Nigerian politician and religious leader

Isaac Idahosa (born February 8, 1965), known professionally as Archbishop Designate Isaac Idahosa, is a Nigerian politician and religious leader who served as a running mate to New Nigeria People's Party Presidential Candidate Rabiu Kwankwaso during 2023 Presidential Election. In 2024, he received the prestigious US Presidential Lifetime Achievement Award for his contributions to society.
== Early life and education ==
Idahosa was born on 8 February 1965 in Minna, Niger State, Nigeria. He is from Edo State. He studied Mechanical Engineering and later attended Soul Clear Bible College.
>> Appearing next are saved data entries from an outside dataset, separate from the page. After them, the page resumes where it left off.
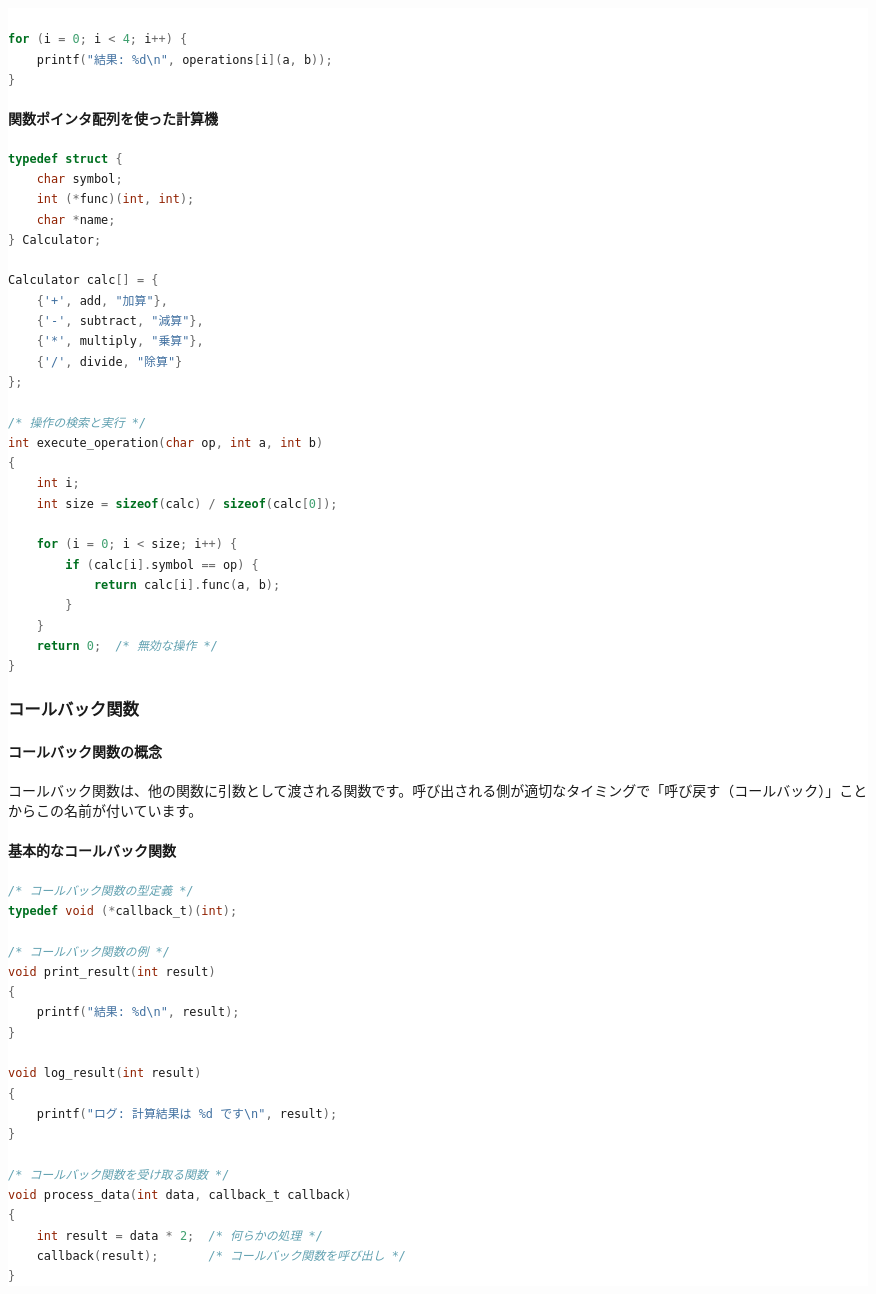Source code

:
 ```c

for (i = 0; i < 4; i++) {
    printf("結果: %d\n", operations[i](a, b));
}
```

#### 関数ポインタ配列を使った計算機
```c
typedef struct {
    char symbol;
    int (*func)(int, int);
    char *name;
} Calculator;

Calculator calc[] = {
    {'+', add, "加算"},
    {'-', subtract, "減算"},
    {'*', multiply, "乗算"},
    {'/', divide, "除算"}
};

/* 操作の検索と実行 */
int execute_operation(char op, int a, int b)
{
    int i;
    int size = sizeof(calc) / sizeof(calc[0]);
    
    for (i = 0; i < size; i++) {
        if (calc[i].symbol == op) {
            return calc[i].func(a, b);
        }
    }
    return 0;  /* 無効な操作 */
}
```

### コールバック関数

#### コールバック関数の概念
コールバック関数は、他の関数に引数として渡される関数です。呼び出される側が適切なタイミングで「呼び戻す（コールバック）」ことからこの名前が付いています。

#### 基本的なコールバック関数
```c
/* コールバック関数の型定義 */
typedef void (*callback_t)(int);

/* コールバック関数の例 */
void print_result(int result)
{
    printf("結果: %d\n", result);
}

void log_result(int result)
{
    printf("ログ: 計算結果は %d です\n", result);
}

/* コールバック関数を受け取る関数 */
void process_data(int data, callback_t callback)
{
    int result = data * 2;  /* 何らかの処理 */
    callback(result);       /* コールバック関数を呼び出し */
}
```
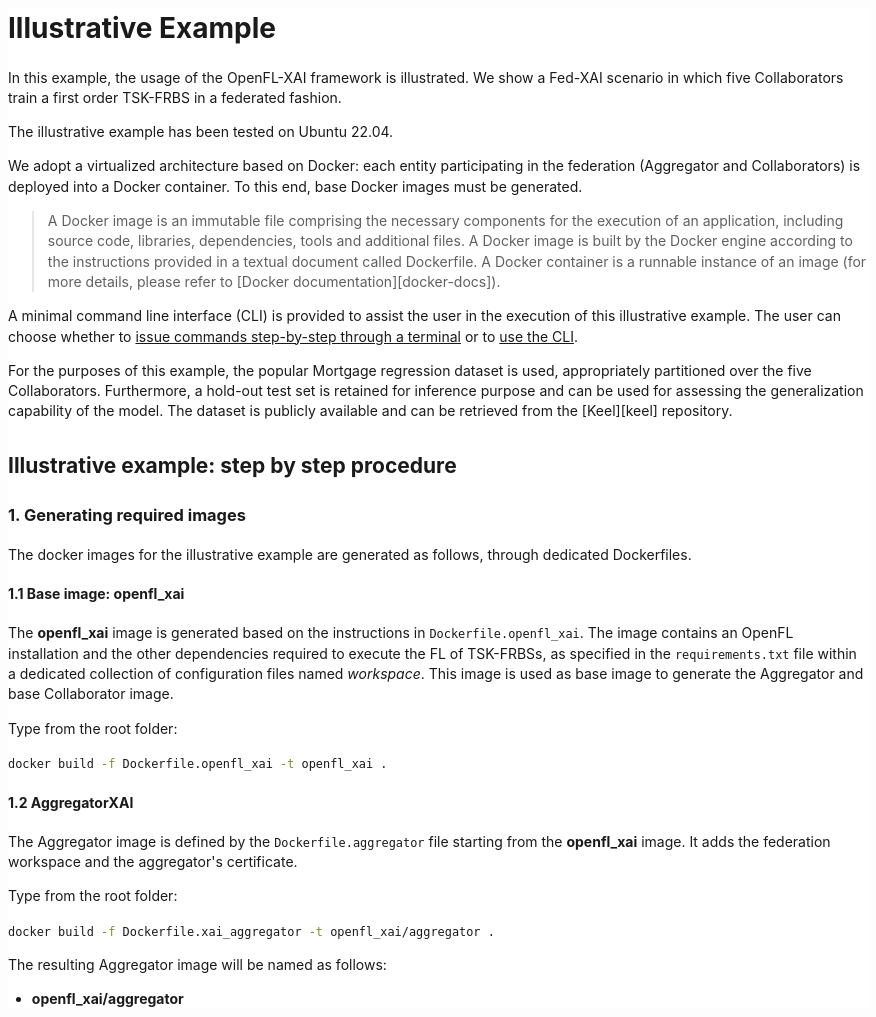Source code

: # Illustrative Example 

In this example, the usage of the OpenFL-XAI framework is illustrated. We show a Fed-XAI scenario in which five Collaborators train a first order TSK-FRBS in a federated fashion.  

The illustrative example has been tested on Ubuntu 22.04.

We adopt a virtualized architecture based on Docker: each entity participating in the federation (Aggregator and Collaborators) is deployed into a Docker container. To this end, base Docker images must be generated. 
> A Docker image is an immutable file comprising the necessary components for the execution of an application, including source code, libraries, dependencies, tools and additional files. 
> A Docker image is built by the Docker engine according to the instructions provided in a textual document called Dockerfile. 
A Docker container is a runnable instance of an image (for more details, please refer to  [Docker documentation][docker-docs]).

A minimal command line interface (CLI) is provided to assist the user in the execution of this illustrative example.
The user can choose whether to [issue commands step-by-step through a terminal](#illustrative-example-step-by-step-procedure) or to [use the CLI](#illustrative-example-python-command-line-interface).

For the purposes of this example, the popular Mortgage regression dataset is used, appropriately partitioned over the five Collaborators. Furthermore, a hold-out test set is retained for inference purpose and can be used for assessing the generalization capability of the model.
The dataset is publicly available and can be retrieved from the [Keel][keel] repository.


## Illustrative example: step by step procedure

### 1. Generating required images
The docker images for the illustrative example are generated as follows, through dedicated Dockerfiles. 


#### 1.1 Base image: openfl_xai

The **openfl_xai** image is generated based on the instructions in `Dockerfile.openfl_xai`. The image contains an OpenFL installation and the other dependencies required to execute the FL of TSK-FRBSs, as specified in the `requirements.txt` file within a dedicated collection of configuration files named *workspace*. This image is used as base image to generate the Aggregator and base Collaborator image. 

Type from the root folder: 
```bash
docker build -f Dockerfile.openfl_xai -t openfl_xai .
```

#### 1.2 AggregatorXAI

The Aggregator image is defined by the `Dockerfile.aggregator` file starting from the **openfl_xai** image. It adds the federation workspace and the aggregator's certificate.

Type from the root folder: 
```bash
docker build -f Dockerfile.xai_aggregator -t openfl_xai/aggregator .
```
The resulting Aggregator image will be named as follows:
- **openfl_xai/aggregator**


[baremetal]: https://openfl.readthedocs.io/en/latest/running_the_federation.html#bare-metal-approach
[Barcena2022]: https://ieeexplore.ieee.org/document/9882881
[docker-engine-setup]: https://docs.docker.com/engine/install/ubuntu/#install-docker-engine 
[hexa]: https://hexa-x.eu/
[docker-compose]: https://docs.docker.com/compose/
[openfl]: https://github.com/securefederatedai/openfl
[openfl-docs]: https://openfl.readthedocs.io/en/latest/index.html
Before entering politics, he was a Christian leader who founded God First Ministry, also known as Illumination Assembly, and served as its presiding bishop.

== Political career ==
Idahosa entered national politics when he was selected as the vice presidential candidate for the New Nigeria People's Party in the 2023 presidential election.

== Awards and recognition ==
In 2024, Idahosa was awarded the US Presidential Lifetime Achievement Award, recognizing his significant contributions to humanitarian service and community development.

In 2024, Idahosa was selected as the recipient of the prestigious Nelson Mandela Leadership Award of Excellence and Integrity.